Together, Castle and Ken came up with a design that fit the actor perfectly. Castle has a special relationship with his 17-year-old cat, so Ken was able to work the cat’s face into the face of the Daruma. But the part of the tattoo that is most impressive isn’t anything Ken added himself, it’s the way he was able to organically work around one of Castle’s existing tattoos—a cartoon portrait of his late father.
“My dad died, and he hated tattoos, so he would have hated this,” Castle says of the tattoo on his chest. “Basically, my dad died very suddenly. And one of my close high school friends, his dad also died suddenly, so when we were hanging out around the funeral I did a doodle of my dad.
“I was talking about how he was such a hardass for my whole life,” he continues. “Very regimented, very serious and very humorless. Then in the last three or four years of his life he was suddenly really nice and easygoing. I was very skeptical of it because it was so strange to me.”
The two friends went back and forth for a while, each drawing caricatures of Castle’s dad. One of the caricatures drawn by his friend ended up becoming a tattoo, sitting on his chest, with the phrase “I’m bored of being mad.” It is a perfect tribute, encapsulating different aspects of his father, so it makes sense Castle wanted to work around the piece. “When I was getting this new tattoo and they started to do it over that tattoo, or sort of incorporating that tattoo,” Castle explains, “I hadn’t really told Lauren about it yet. She said she always felt like that spot wasn’t done. Which was an interesting thing, cause I was like, ‘I thought it was done.’ But then this happened.”
Prior to getting this piece, Castle had never had to sit for multiple tattoo sessions. So while he has grown accustomed to the pain from getting tattooed—his first tattoo was on his knee cap—the endurance required for long sessions was new to him. Add in to this the fact that his tattooer doesn’t speak a ton of English and Castle doesn’t speak a ton of Japanese, and some things got lost in translation.
“We were doing this one part on my clavicle and it really hurt,” he says. “I really wanted to keep taking breaks, but I didn’t know how to say, ‘I want to take a break.’ I knew how to say, ‘I want to take a drink of water’ or ‘I want to have lunch.’ It was this funny, kind of embarrassing thing where I kept thinking, ‘What’s something you know how to say that’s valid right now?’ I would fake drinking water because I kept saying I wanted water. I grabbed my water bottle and I’m shaking, in pain, but I’m like, ‘Sip the water, man. It’s what you wanted, it’s what you said.’”

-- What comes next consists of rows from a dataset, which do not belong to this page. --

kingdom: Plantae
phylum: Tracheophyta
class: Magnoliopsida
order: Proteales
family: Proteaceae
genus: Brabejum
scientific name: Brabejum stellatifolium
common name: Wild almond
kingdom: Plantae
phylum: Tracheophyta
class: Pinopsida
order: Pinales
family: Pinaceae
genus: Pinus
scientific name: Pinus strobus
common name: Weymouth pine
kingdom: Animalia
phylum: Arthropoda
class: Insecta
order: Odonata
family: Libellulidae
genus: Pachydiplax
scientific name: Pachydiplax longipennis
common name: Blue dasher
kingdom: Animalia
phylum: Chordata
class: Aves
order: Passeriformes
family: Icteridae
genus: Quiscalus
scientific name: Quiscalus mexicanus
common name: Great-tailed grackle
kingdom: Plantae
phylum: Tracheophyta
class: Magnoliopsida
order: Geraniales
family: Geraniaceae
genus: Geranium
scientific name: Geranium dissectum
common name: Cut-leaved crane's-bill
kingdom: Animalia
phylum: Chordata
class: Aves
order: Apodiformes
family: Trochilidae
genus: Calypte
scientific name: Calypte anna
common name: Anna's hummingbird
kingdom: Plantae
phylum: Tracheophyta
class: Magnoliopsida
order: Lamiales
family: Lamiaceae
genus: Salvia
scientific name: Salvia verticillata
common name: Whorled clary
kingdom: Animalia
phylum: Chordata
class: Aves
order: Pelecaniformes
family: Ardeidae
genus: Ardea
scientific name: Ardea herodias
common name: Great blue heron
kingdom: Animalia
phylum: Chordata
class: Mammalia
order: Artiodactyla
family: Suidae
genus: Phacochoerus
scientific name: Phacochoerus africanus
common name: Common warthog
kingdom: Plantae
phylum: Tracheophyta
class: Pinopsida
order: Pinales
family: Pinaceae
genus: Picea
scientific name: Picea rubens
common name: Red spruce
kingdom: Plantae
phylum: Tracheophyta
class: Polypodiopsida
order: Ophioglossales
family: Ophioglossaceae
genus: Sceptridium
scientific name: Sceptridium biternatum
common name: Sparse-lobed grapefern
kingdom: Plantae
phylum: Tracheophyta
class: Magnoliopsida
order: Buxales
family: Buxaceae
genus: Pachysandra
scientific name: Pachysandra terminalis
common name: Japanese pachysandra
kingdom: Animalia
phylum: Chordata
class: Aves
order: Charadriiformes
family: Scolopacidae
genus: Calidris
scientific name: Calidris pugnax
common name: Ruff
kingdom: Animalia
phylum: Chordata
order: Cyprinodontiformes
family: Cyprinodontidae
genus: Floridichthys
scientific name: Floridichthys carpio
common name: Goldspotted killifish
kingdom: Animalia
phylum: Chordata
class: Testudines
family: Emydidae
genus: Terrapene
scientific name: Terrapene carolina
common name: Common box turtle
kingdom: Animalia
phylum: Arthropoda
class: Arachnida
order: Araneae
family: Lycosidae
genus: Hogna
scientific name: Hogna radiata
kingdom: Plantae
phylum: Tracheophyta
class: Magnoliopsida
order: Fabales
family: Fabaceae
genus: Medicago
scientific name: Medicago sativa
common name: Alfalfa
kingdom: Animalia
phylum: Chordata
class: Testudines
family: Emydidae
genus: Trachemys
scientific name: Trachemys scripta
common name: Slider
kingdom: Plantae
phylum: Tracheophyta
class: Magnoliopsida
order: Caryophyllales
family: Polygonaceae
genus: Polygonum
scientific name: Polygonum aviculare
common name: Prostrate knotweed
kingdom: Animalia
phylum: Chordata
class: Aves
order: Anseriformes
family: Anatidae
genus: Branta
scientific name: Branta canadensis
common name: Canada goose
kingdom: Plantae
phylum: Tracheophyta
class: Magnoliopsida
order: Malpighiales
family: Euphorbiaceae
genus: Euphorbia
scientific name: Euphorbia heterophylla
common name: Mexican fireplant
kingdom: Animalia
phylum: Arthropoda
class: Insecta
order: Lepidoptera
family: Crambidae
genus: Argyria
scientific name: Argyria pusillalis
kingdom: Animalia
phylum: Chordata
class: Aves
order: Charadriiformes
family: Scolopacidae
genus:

In the end, Castle stayed hydrated and got the tattoo he’d been dreaming about. He has a permanent reminder of not just his love of Japanese culture, but the first trip he took to Tokyo, the reading and learning he did in order to “earn” the Daruma doll, and the many hours he spent with his artist getting the piece. Saying Castle is enthused about how things came out would be an understatement.
“It immediately became my favorite tattoo,” he says. “It is the first time with a tattoo where I can’t stop staring at it. While I’m doing my nighttime routine, winding down for bed, I’ll just go, ‘Oh yeah, I should look at that. Japan and Japanese culture is something I can’t believe I love as much as I do.”